Multi-sensor biologgers and innovative training allow data collection with high conservation and welfare value in zoos
Keywords:behaviour, biologging, captivity, daily diary, dead-reckoning, enrichment, space use, welfare
Zoos are valuable resources for research, allowing scientists to observe rare and elusive species. Animal-attached loggers (biologgers) offer profound insight into animal behaviour. Their use in zoos has great yet largely untapped potential to collect data relevant for wild animal research and conservation, and zoo animal welfare and enrichment monitoring. However, affixing biologgers to study animals can be problematic in captive settings, limiting their use for species such as large carnivores which ordinarily must be sedated for device fitting. Two yearling female Endangered African wild dogs Lycaon pictus were fitted with tri-axial accelerometer and magnetometer loggers while sedated in preparation for translocation from London to Whipsnade Zoo, with data collected for 10–26 hours until collar detachment. Two adult males at London Zoo were trained to accept collars in a modified crate in exchange for food—which removed the need for sedation—with data collected for 28 days. Biologger data detected fine-scale individual differences in recovery from sedation as well as within- and between-individual variation in activity patterns in relation to feeding regimes.
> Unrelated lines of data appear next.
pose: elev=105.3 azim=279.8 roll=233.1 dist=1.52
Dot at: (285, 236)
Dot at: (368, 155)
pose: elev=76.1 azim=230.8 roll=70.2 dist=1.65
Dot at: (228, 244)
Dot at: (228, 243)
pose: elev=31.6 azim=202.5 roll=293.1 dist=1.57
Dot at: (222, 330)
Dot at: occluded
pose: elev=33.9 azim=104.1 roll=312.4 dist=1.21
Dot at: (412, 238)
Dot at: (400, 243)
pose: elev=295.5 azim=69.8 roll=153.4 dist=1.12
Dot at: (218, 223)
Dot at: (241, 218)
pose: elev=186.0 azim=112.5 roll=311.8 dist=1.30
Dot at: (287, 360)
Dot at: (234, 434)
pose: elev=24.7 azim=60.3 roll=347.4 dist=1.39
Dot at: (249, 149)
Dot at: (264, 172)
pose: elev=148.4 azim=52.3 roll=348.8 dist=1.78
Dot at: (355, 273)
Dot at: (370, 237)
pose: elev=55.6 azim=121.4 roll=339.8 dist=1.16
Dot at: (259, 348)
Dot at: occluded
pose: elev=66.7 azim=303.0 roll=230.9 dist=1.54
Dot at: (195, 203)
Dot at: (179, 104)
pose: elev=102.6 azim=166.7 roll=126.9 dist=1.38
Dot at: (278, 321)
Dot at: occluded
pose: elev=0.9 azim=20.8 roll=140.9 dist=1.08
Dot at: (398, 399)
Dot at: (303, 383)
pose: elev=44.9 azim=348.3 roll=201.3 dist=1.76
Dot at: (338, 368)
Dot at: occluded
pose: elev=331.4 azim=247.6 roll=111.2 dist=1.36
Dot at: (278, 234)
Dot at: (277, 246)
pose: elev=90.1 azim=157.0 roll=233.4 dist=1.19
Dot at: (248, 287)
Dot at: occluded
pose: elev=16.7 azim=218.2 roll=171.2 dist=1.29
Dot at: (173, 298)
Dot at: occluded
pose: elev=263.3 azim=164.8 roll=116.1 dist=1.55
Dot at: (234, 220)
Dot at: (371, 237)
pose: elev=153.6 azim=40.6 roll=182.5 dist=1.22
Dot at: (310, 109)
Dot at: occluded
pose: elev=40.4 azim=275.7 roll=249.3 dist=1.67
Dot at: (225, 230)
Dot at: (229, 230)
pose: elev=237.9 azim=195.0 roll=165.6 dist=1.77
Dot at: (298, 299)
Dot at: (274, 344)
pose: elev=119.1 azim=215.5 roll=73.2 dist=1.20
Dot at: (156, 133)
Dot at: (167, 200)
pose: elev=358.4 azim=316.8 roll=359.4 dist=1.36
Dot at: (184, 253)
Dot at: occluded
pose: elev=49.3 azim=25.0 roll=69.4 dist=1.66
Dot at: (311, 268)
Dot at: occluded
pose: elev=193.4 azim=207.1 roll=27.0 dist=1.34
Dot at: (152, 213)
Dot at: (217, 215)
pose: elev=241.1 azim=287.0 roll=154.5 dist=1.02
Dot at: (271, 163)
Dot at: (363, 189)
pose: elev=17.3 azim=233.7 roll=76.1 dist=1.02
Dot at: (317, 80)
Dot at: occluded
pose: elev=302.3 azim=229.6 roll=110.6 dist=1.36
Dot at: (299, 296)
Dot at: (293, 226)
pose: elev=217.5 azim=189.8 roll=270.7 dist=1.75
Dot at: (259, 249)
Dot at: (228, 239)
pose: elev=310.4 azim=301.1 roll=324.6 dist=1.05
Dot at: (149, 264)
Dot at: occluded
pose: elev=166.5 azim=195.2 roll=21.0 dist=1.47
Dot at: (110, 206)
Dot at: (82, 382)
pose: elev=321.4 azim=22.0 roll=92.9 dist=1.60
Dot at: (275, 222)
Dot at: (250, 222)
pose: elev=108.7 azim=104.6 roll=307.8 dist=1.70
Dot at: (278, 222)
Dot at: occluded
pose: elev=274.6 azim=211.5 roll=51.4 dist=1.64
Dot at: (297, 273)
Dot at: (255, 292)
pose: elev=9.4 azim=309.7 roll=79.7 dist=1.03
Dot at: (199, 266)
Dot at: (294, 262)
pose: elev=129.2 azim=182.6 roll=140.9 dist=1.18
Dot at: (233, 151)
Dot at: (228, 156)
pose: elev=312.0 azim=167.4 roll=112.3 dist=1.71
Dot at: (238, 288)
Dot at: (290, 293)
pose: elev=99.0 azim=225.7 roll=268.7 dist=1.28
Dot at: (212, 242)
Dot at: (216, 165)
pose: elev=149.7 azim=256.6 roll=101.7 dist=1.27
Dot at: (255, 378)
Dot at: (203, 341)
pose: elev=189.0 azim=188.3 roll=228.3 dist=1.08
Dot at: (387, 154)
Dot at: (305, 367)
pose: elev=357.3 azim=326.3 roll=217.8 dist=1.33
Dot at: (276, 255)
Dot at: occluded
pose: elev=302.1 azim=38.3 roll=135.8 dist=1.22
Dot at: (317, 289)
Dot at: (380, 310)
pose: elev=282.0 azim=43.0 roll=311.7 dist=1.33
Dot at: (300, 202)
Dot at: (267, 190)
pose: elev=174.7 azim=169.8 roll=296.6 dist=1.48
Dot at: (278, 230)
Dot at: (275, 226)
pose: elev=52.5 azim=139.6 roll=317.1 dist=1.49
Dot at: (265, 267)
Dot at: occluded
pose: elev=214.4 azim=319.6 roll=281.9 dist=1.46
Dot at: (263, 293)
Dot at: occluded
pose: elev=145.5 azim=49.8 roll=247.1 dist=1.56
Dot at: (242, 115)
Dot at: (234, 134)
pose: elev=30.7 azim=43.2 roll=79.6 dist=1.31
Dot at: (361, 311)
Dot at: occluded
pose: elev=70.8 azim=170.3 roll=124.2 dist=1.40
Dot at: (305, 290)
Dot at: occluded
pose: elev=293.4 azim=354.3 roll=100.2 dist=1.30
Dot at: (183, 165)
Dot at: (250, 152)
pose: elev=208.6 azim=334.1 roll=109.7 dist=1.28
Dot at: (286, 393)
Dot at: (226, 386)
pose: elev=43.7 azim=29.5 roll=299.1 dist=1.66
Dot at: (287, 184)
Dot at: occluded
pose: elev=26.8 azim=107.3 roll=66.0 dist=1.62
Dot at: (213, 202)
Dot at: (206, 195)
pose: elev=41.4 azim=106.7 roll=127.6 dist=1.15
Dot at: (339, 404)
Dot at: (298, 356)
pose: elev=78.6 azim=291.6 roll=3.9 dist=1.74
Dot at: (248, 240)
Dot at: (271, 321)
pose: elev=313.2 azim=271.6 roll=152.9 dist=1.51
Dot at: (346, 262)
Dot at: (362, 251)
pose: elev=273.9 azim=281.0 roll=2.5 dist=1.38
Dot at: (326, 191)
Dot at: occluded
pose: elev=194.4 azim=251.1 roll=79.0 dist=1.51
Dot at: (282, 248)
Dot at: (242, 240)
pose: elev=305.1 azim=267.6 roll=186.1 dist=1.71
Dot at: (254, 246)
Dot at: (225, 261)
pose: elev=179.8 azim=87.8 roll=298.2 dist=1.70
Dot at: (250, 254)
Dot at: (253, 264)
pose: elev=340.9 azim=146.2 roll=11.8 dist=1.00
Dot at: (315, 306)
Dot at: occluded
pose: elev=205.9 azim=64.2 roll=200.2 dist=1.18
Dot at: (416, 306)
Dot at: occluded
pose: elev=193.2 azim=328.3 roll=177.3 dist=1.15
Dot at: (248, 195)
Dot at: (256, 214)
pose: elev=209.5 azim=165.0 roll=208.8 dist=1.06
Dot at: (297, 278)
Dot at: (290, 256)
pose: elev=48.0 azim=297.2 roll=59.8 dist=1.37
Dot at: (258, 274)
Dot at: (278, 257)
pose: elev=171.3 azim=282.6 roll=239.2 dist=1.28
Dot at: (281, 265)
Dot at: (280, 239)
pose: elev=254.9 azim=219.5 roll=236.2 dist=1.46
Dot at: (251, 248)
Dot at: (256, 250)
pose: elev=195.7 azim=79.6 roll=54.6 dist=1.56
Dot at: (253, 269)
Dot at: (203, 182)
The vectorial dynamic body acceleration metric, a proxy for movement-related energy expenditure, shows that daily energy expenditure was higher on days with partial pony carcass feeds compared to rabbit feeds but varied considerably between days where flesh pieces were fed with tongs. The dead-reckoning method allowed visualisation and quantification of fine-scale (1 Hz locations) movement paths within indoor and outdoor enclosures, and space use differences between individuals and over time. Combining multi-sensor biologgers with training captive animals to accept collars without the use of anaesthetic can enable flexible, experimental approaches to data collection with minimal impact on study animals, providing novel understanding of relevance for both zoo and wild animals.